なお、文中の将来に関する事項は、当連結会計年度末現在において当社グループが判断したものです。
(1)経営方針
当社グループは「最新最適な医療機器を通じて健康社会の実現に貢献する」ことをMissionとして、主に国内の総合病院等の顧客向けに心臓血管領域を中心とする医療機器事業を展開しています。メーカー機能と商社機能の両方からなるハイブリッド型のビジネスモデルと全国規模の自社販売網を有していることが当社グループの特長であり、業界内でユニークなポジションを確立しています。メーカー機能は、自社製品を通じて、医師が日々の手術で用いる機器へのニーズをラインナップの豊富さや使いやすさという点において高い水準で満たしています。商社機能は、海外の優れたテクノロジーを素早く国内に導入することで、国内における最先端の医療へのアクセスを提供しています。当社グループは、自社製品と仕入商品を戦略的かつ選択的に組み合わせることで、柔軟で強靭なプロダクト・ポートフォリオを構築し、医療機器業界の中で差別化を図っています。このハイブリッド型のビジネスモデルをさらに高度に洗練させることを基本的な経営方針としています。これにより、真に価値のある医療機器をタイムリーに医療現場に提供し続けることが可能となり、健康社会の実現に貢献できると考えています。
(2)経営環境
当社グループは主に国内の総合病院等の顧客向けに心臓血管領域を中心とする医療機器事業を展開しています。日本の医療需要は、人口の高齢化に伴い増加しており、今後もそのトレンドは継続することが予想されています。一方、医療供給はひっ迫しており、各種医療サービスの持続可能性が懸念されています。国は、現行の医療システムが医療従事者の慢性的な長時間労働に依存している状況を改善するため、「医師の働き方改革」を推進しています。
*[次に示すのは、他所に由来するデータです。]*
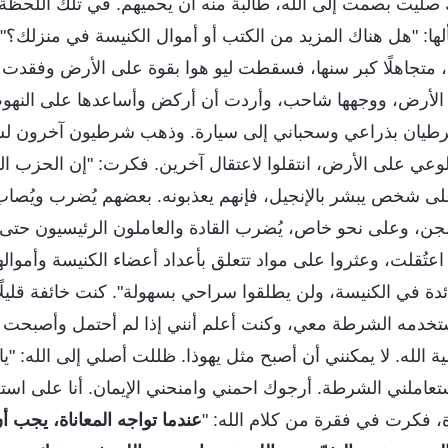
صليت بصمت إلى الله، طالبةً منه أن يحميهم. في تلك اللحظ
ها: "هل هناك المزيد من الكتب أو أموال الكنيسة في منزلك؟"
متجاهلًا كبر سنها، فسقطت ليو هوا بقوة على الأرض وفقدت ا
 الأرض، ووجهها شاحب، وأردت أن أركض وأساعدها على النهو
طيان بذراعي وسحباني إلى سيارة. وذهب شرطيون آخرون لس
لوعي على الأرض، انتقلوا لاعتقال آخرين. فكرت: "إن الحزب ال
على شخص يبشر بالإنجيل، فإنهم يعذبونه. بعضهم يُضرب ويُصاب
لسجن، وعلى نحو خاص، يُضرب القادة والعاملون الرئيسيون حتى
اعتُقلت، وعثروا على مواد تتعلق بأعداد أعضاء الكنيسة وأموال
دة في الكنيسة، ولن يطلقوا سراحي بسهولة". كنت خائفة قليلًا،
تخدمه الشرطة معي، وكنت أعلم أنني إذا لم أحتمل وأصبحت 
لله. لا يمكنني أن أصبح مثل يهوذا. ظللت أصلي إلى الله: "يا الل
تعاملني الشرطة. أرجوك احمني وامنحني الإيمان. أنا على است
ة، فكرت في فقرة من كلام الله: "
عندما تواجه المعاناة، يجب أ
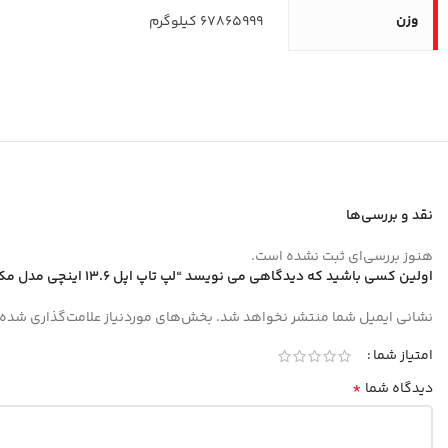
وزن
67865999 کیلوگرم
نقد و بررسی‌ها
هنوز بررسی‌ای ثبت نشده است.
اولین کسی باشید که دیدگاهی می نویسد “لپ تاپ اپل 13.6 اینچی مدل مک بوک ایر MC8M4 2024 M3 24GB 512GB”
نشانی ایمیل شما منتشر نخواهد شد.
بخش‌های موردنیاز علامت‌گذاری شده‌
امتیاز شما
*
دیدگاه شما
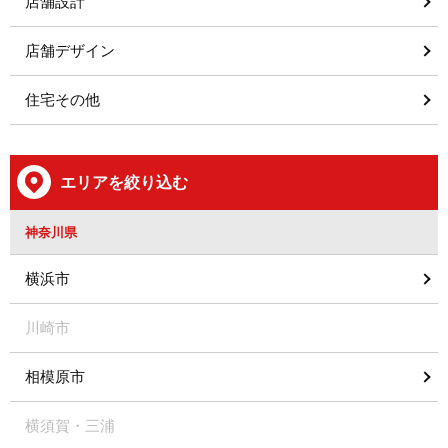
店舗設計
店舗デザイン
住宅その他
エリアを絞り込む
神奈川県
横浜市
川崎市
相模原市
横須賀・三浦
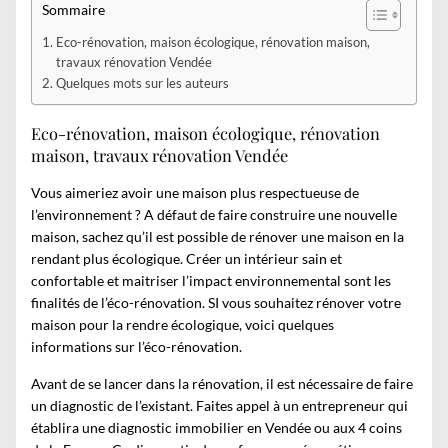
Sommaire
Eco-rénovation, maison écologique, rénovation maison,
travaux rénovation Vendée
Quelques mots sur les auteurs
Eco-rénovation, maison écologique, rénovation
maison, travaux rénovation Vendée
Vous aimeriez avoir une maison plus respectueuse de
l’environnement ? A défaut de faire construire une nouvelle
maison, sachez qu’il est possible de rénover une maison en la
rendant plus écologique. Créer un intérieur sain et
confortable et maitriser l’impact environnemental sont les
finalités de l’éco-rénovation. SI vous souhaitez rénover votre
maison pour la rendre écologique, voici quelques
informations sur l’éco-rénovation.
Avant de se lancer dans la rénovation, il est nécessaire de faire
un diagnostic de l’existant. Faites appel à un entrepreneur qui
établira une
diagnostic immobilier en Vendée
ou aux 4 coins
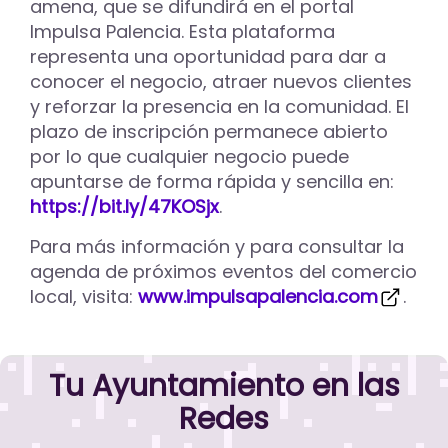
amena, que se difundirá en el portal
Impulsa Palencia. Esta plataforma
representa una oportunidad para dar a
conocer el negocio, atraer nuevos clientes
y reforzar la presencia en la comunidad. El
plazo de inscripción permanece abierto
por lo que cualquier negocio puede
apuntarse de forma rápida y sencilla en:
https://bit.ly/47KOSjx
.
Para más información y para consultar la
agenda de próximos eventos del comercio
local, visita:
www.impulsapalencia.com
.
Tu Ayuntamiento en las
Redes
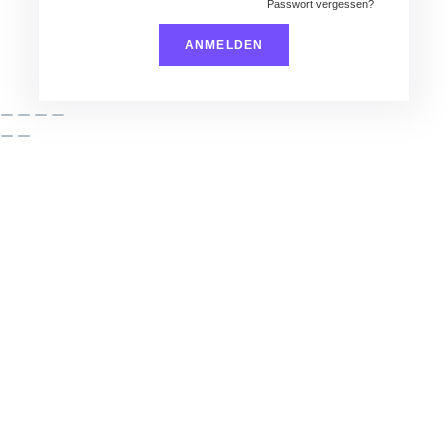
Passwort vergessen?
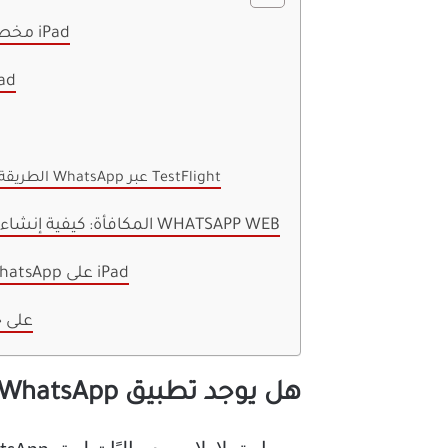
هل يوجد تطبيق WhatsApp مخصص لـ iPad
كيفية استخدام 
الطريقة الثانية: الإصدار التجريبي لتطبيق WhatsApp عبر TestFlight
المكافأة: كيفية إنشاء اختصار للشاشة الرئيسية لتطبيق WHATSAPP WEB
الأسئلة الشائعة حول استخدام WhatsApp على iPad
استخدم pp
هل يوجد تطبيق WhatsApp مخصص لـ iPad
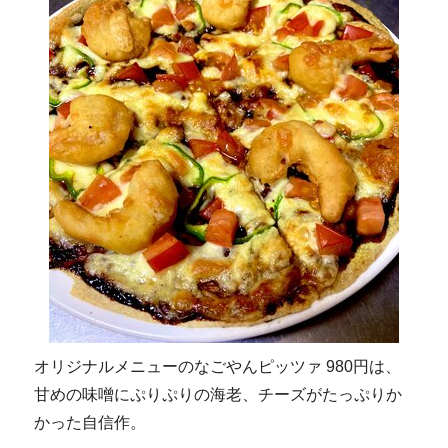
オリジナルメニューのなごやんピッツァ 980円は、
甘めの味噌にぷりぷりの海老、チーズがたっぷりか
かった自信作。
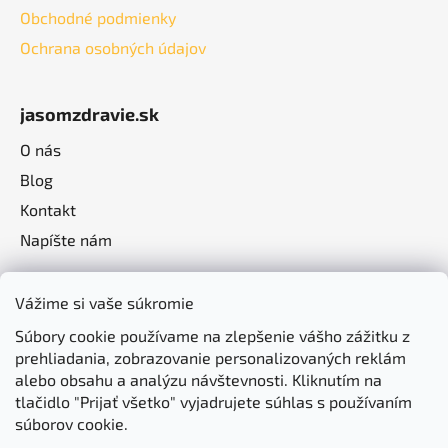
Obchodné podmienky
Ochrana osobných údajov
jasomzdravie.sk
O nás
Blog
Kontakt
Napíšte nám
Vážime si vaše súkromie
Súbory cookie používame na zlepšenie vášho zážitku z
prehliadania, zobrazovanie personalizovaných reklám
alebo obsahu a analýzu návštevnosti. Kliknutím na
tlačidlo "Prijať všetko" vyjadrujete súhlas s používaním
súborov cookie.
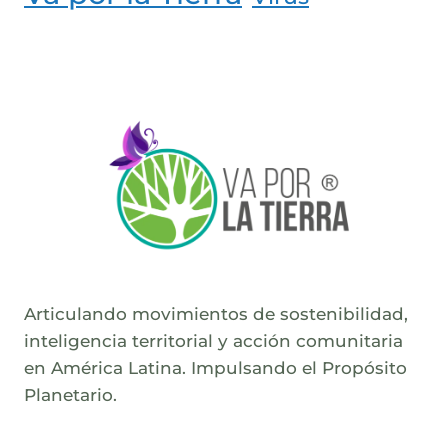
Articulando movimientos de sostenibilidad,
inteligencia territorial y acción comunitaria
en América Latina. Impulsando el Propósito
Planetario.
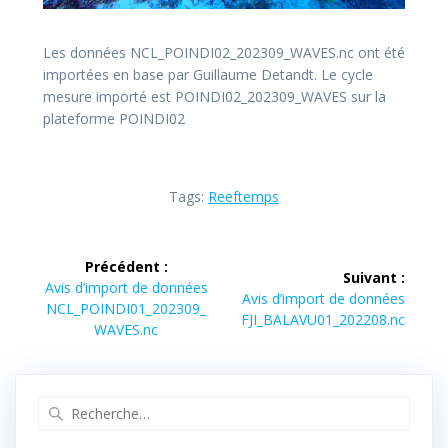
Les données NCL_POINDI02_202309_WAVES.nc ont été
importées en base par Guillaume Detandt. Le cycle
mesure importé est POINDI02_202309_WAVES sur la
plateforme POINDI02
Tags:
Reeftemps
Navigation
Précédent :
Suivant :
de
Article
Avis d’import de données
Article
Avis d’import de données
précédent :
NCL_POINDI01_202309_
suivant :
FJI_BALAVU01_202208.nc
l’article
WAVES.nc
Recherche
pour
:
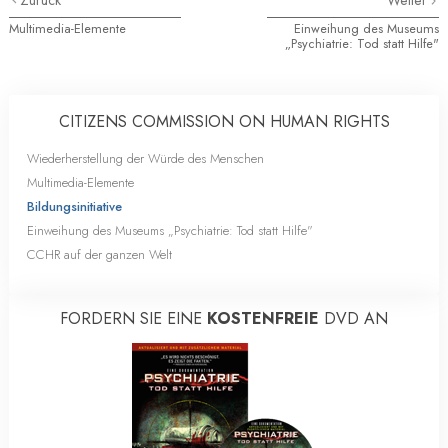
Multimedia-Elemente
Einweihung des Museums
„Psychiatrie: Tod statt Hilfe"
CITIZENS COMMISSION ON HUMAN RIGHTS
Wiederherstellung der Würde des Menschen
Multimedia-Elemente
Bildungsinitiative
Einweihung des Museums „Psychiatrie: Tod statt Hilfe"
CCHR auf der ganzen Welt
FORDERN SIE EINE
KOSTENFREIE
DVD AN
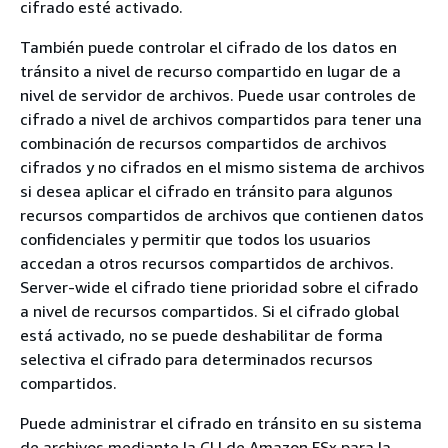
cifrado esté activado.
También puede controlar el cifrado de los datos en
tránsito a nivel de recurso compartido en lugar de a
nivel de servidor de archivos. Puede usar controles de
cifrado a nivel de archivos compartidos para tener una
combinación de recursos compartidos de archivos
cifrados y no cifrados en el mismo sistema de archivos
si desea aplicar el cifrado en tránsito para algunos
recursos compartidos de archivos que contienen datos
confidenciales y permitir que todos los usuarios
accedan a otros recursos compartidos de archivos.
Server-wide el cifrado tiene prioridad sobre el cifrado
a nivel de recursos compartidos. Si el cifrado global
está activado, no se puede deshabilitar de forma
selectiva el cifrado para determinados recursos
compartidos.
Puede administrar el cifrado en tránsito en su sistema
de archivos mediante la CLI de Amazon FSx para la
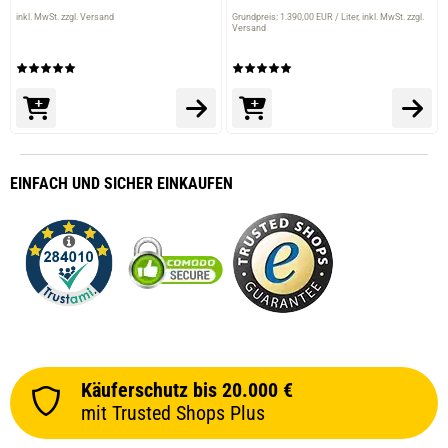
inkl. MwSt. zzgl. Versand
Grundpreis: 1.390,00 EUR / Liter
inkl. MwSt. zzgl.
Versand
EINFACH
UND SICHER
EINKAUFEN
Käuferschutz bis 20.000 €
mit Trusted Shops Plus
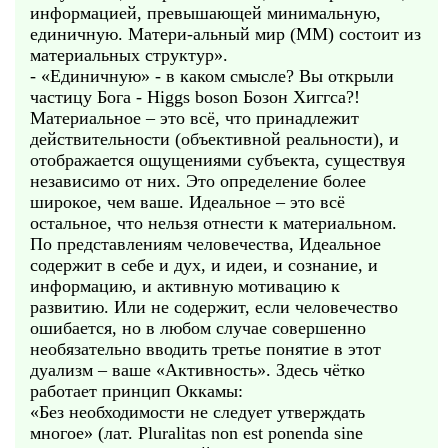
информацией, превышающей минимальную,
единичную. Матери-альный мир (ММ) состоит из
материальных структур».
- «Единичную» - в каком смысле? Вы открыли
частицу Бога - Higgs boson Бозон Хиггса?!
Материальное – это всё, что принадлежит
действительности (объективной реальности), и
отображается ощущениями субъекта, существуя
независимо от них. Это определение более
широкое, чем ваше. Идеальное – это всё
остальное, что нельзя отнести к материальном.
По представлениям человечества, Идеальное
содержит в себе и дух, и идеи, и сознание, и
информацию, и активную мотивацию к
развитию. Или не содержит, если человечество
ошибается, но в любом случае совершенно
необязательно вводить третье понятие в этот
дуализм – ваше «Активность». Здесь чётко
работает принцип Оккамы:
«Без необходимости не следует утверждать
многое» (лат. Pluralitas non est ponenda sine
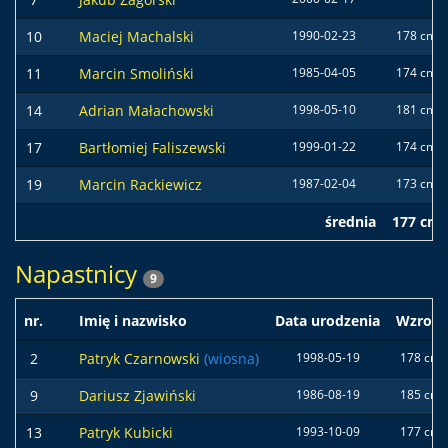
10
Maciej Machalski
1990-02-23
178 cm
11
Marcin Smoliński
1985-04-05
174 cm
14
Adrian Małachowski
1998-05-10
181 cm
17
Bartłomiej Faliszewski
1999-01-22
174 cm
19
Marcin Rackiewicz
1987-02-04
173 cm
średnia
177 cm
Napastnicy
9
nr.
Imię i nazwisko
Data urodzenia
Wzrost
2
Patryk Czarnowski
(wiosna)
1998-05-19
178 cm
9
Dariusz Zjawiński
1986-08-19
185 cm
13
Patryk Kubicki
1993-10-09
177 cm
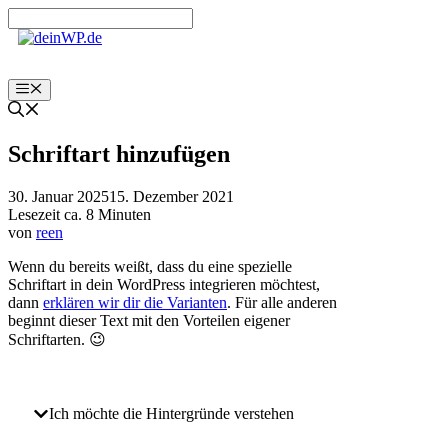
Zum
Inhalt
springen
Menü
Schriftart hinzufügen
30. Januar 2025
15. Dezember 2021
Lesezeit ca. 8 Minuten
von
reen
Wenn du bereits weißt, dass du eine spezielle
Schriftart in dein WordPress integrieren möchtest,
dann
erklären wir dir die Varianten
. Für alle anderen
beginnt dieser Text mit den Vorteilen eigener
Schriftarten. 😉
Ich möchte die Hintergründe verstehen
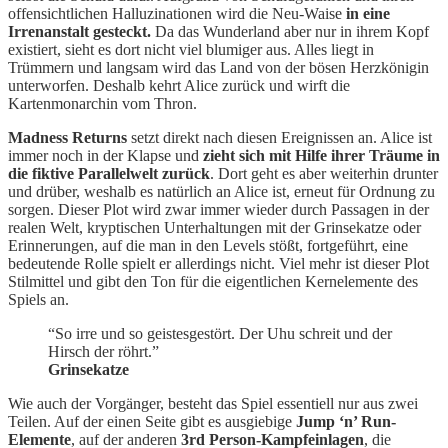
offensichtlichen Halluzinationen wird die Neu-Waise
in eine
Irrenanstalt gesteckt.
Da das Wunderland aber nur in ihrem Kopf
existiert, sieht es dort nicht viel blumiger aus. Alles liegt in
Trümmern und langsam wird das Land von der bösen Herzkönigin
unterworfen. Deshalb kehrt Alice zurück und wirft die
Kartenmonarchin vom Thron.
Madness Returns
setzt direkt nach diesen Ereignissen an. Alice ist
immer noch in der Klapse und
zieht sich mit Hilfe ihrer Träume in
die fiktive Parallelwelt zurück
. Dort geht es aber weiterhin drunter
und drüber, weshalb es natürlich an Alice ist, erneut für Ordnung zu
sorgen. Dieser Plot wird zwar immer wieder durch Passagen in der
realen Welt, kryptischen Unterhaltungen mit der Grinsekatze oder
Erinnerungen, auf die man in den Levels stößt, fortgeführt, eine
bedeutende Rolle spielt er allerdings nicht. Viel mehr ist dieser Plot
Stilmittel und gibt den Ton für die eigentlichen Kernelemente des
Spiels an.
“So irre und so geistesgestört. Der Uhu schreit und der
Hirsch der röhrt.”
Grinsekatze
Wie auch der Vorgänger, besteht das Spiel essentiell nur aus zwei
Teilen. Auf der einen Seite gibt es ausgiebige
Jump ‘n’ Run-
Elemente
, auf der anderen
3rd Person-Kampfeinlagen
, die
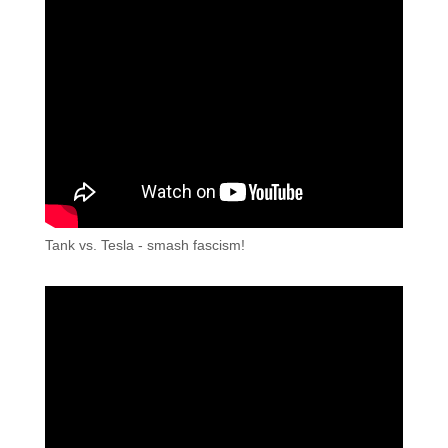
Tank vs. Tesla - smash fascism!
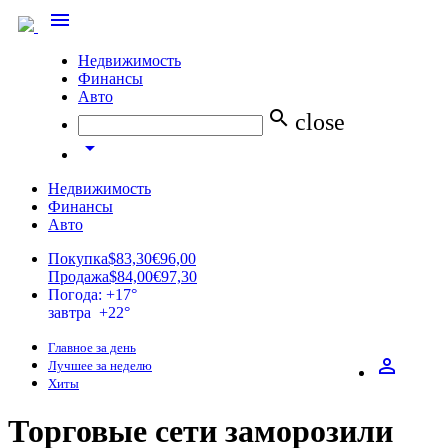
menu
Недвижимость
Финансы
Авто
search
close
arrow_drop_down
Недвижимость
Финансы
Авто
Покупка
$83,30
€96,00
Продажа
$84,00
€97,30
Погода: +17°
завтра +22°
Главное за день
perm_identity
Лучшее за неделю
Хиты
Торговые сети заморозили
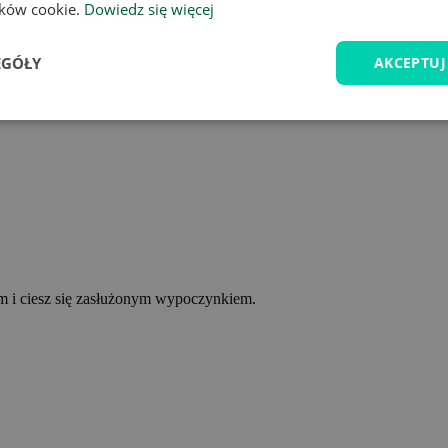
lików cookie.
Dowiedz się więcej
EGÓŁY
AKCEPTUJ
ym i ciesz się zasłużonym wypoczynkiem.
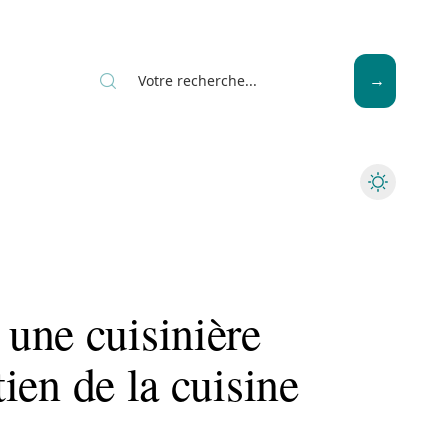
News
Piscine
Travaux
une cuisinière
tien de la cuisine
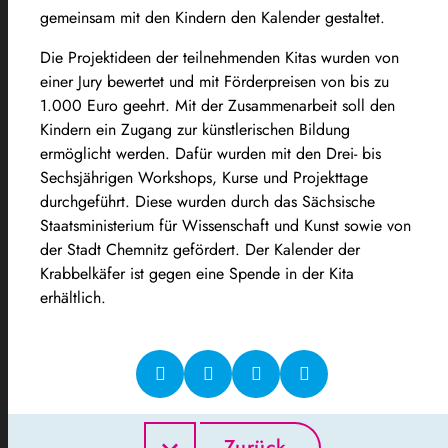
gemeinsam mit den Kindern den Kalender gestaltet.
Die Projektideen der teilnehmenden Kitas wurden von
einer Jury bewertet und mit Förderpreisen von bis zu
1.000 Euro geehrt. Mit der Zusammenarbeit soll den
Kindern ein Zugang zur künstlerischen Bildung
ermöglicht werden. Dafür wurden mit den Drei- bis
Sechsjährigen Workshops, Kurse und Projekttage
durchgeführt. Diese wurden durch das Sächsische
Staatsministerium für Wissenschaft und Kunst sowie von
der Stadt Chemnitz gefördert. Der Kalender der
Krabbelkäfer ist gegen eine Spende in der Kita
erhältlich.
Zurück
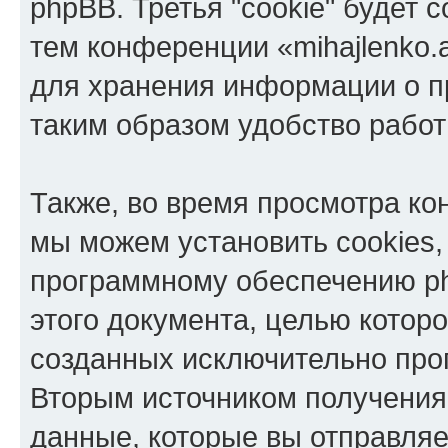
phpBB. Третья "cookie" будет 
тем конференции «mihajlenko.a
для хранения информации о п
таким образом удобство рабо
Также, во время просмотра кон
мы можем установить cookies,
программному обеспечению ph
этого документа, целью котор
созданных исключительно пр
Вторым источником получени
данные, которые вы отправля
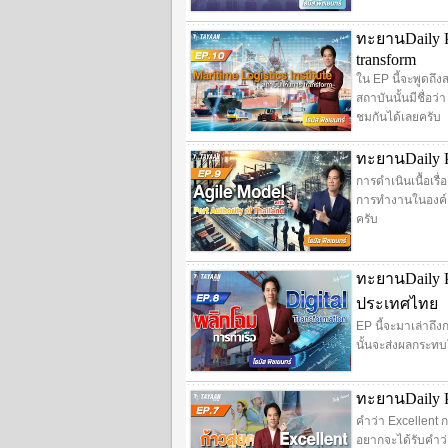
ทะยานDaily Po
transform
ใน EP นี้จะพูดถึง
สถาบันนั้นมีชื่อว
ชมกันได้เลยครับ
ทะยานDaily Po
การดำเนินเนื้อเรื
การทำงานในองค์ก
ครับ
ทะยานDaily Po
ประเทศไทย
EP นี้จะมาเล่าถึง
นั้นจะส่งผลกระทบ
ทะยานDaily Po
คำว่า Excellent ก
อยากจะได้รับคำว่า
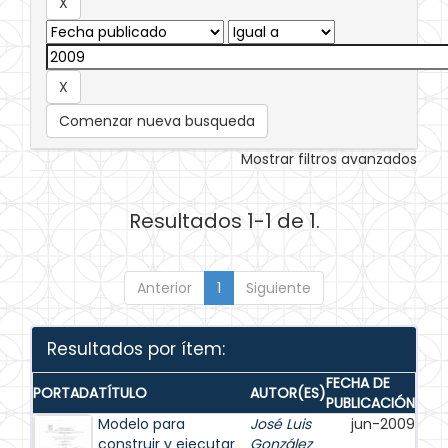
Comenzar nueva busqueda
Mostrar filtros avanzados
Resultados 1-1 de 1.
Anterior
1
Siguiente
Resultados por ítem:
FECHA DE
PORTADA
TÍTULO
AUTOR(ES)
PUBLICACIÓN
Modelo para
José Luis
jun-2009
construir y ejecutar
González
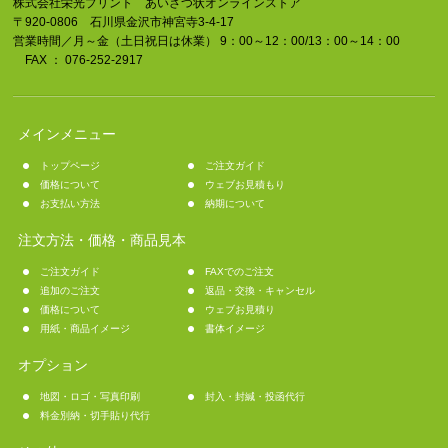
株式会社栄光プリント あいさつ状オンラインストア
〒920-0806 石川県金沢市神宮寺3-4-17
営業時間／月～金（土日祝日は休業） 9：00～12：00/13：00～14：00
FAX ： 076-252-2917
メインメニュー
トップページ
ご注文ガイド
価格について
ウェブお見積もり
お支払い方法
納期について
注文方法・価格・商品見本
ご注文ガイド
FAXでのご注文
追加のご注文
返品・交換・キャンセル
価格について
ウェブお見積り
用紙・商品イメージ
書体イメージ
オプション
地図・ロゴ・写真印刷
封入・封緘・投函代行
料金別納・切手貼り代行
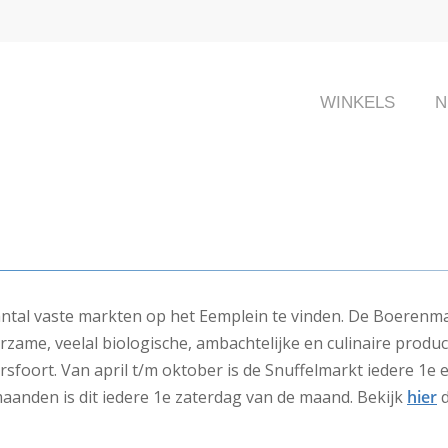
WINKELS
N
antal vaste markten op het Eemplein te vinden. De Boerenmar
urzame, veelal biologische, ambachtelijke en culinaire produ
rsfoort. Van april t/m oktober is de Snuffelmarkt iedere 1e
aanden is dit iedere 1e zaterdag van de maand. Bekijk
hier
d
このような状況において、医療機器業界で厳しい競争に勝ち残るには、単に治療効果の高い製品を提供するだけでなく、持続可能な医療を実現するためのさまざまな課題の解決にも貢献していく必要があります。当社グループは、メーカーと商社の2つの機能を併せ持つ強みを活かし、柔軟で強固なプロダクト・ポートフォリオを構築することで、これに取り組んでいます。
(3)経営戦略および対処すべき課題
① 中期経営計画の取組み
当社は2023年5月に2024年3月期から2028年3月期までの5年間を対象とした中期経営計画を公表し、売上高、新領域売上高、営業利益率、ROIC、EPSについて、最終年度における数値目標を設定しました。数値目標の達成に向け、「新領域の拡大」、「競争力のある製品の継続的導入」、「資本効率を意識した経営の強化」を重点施策と位置付け、取り組んでいます。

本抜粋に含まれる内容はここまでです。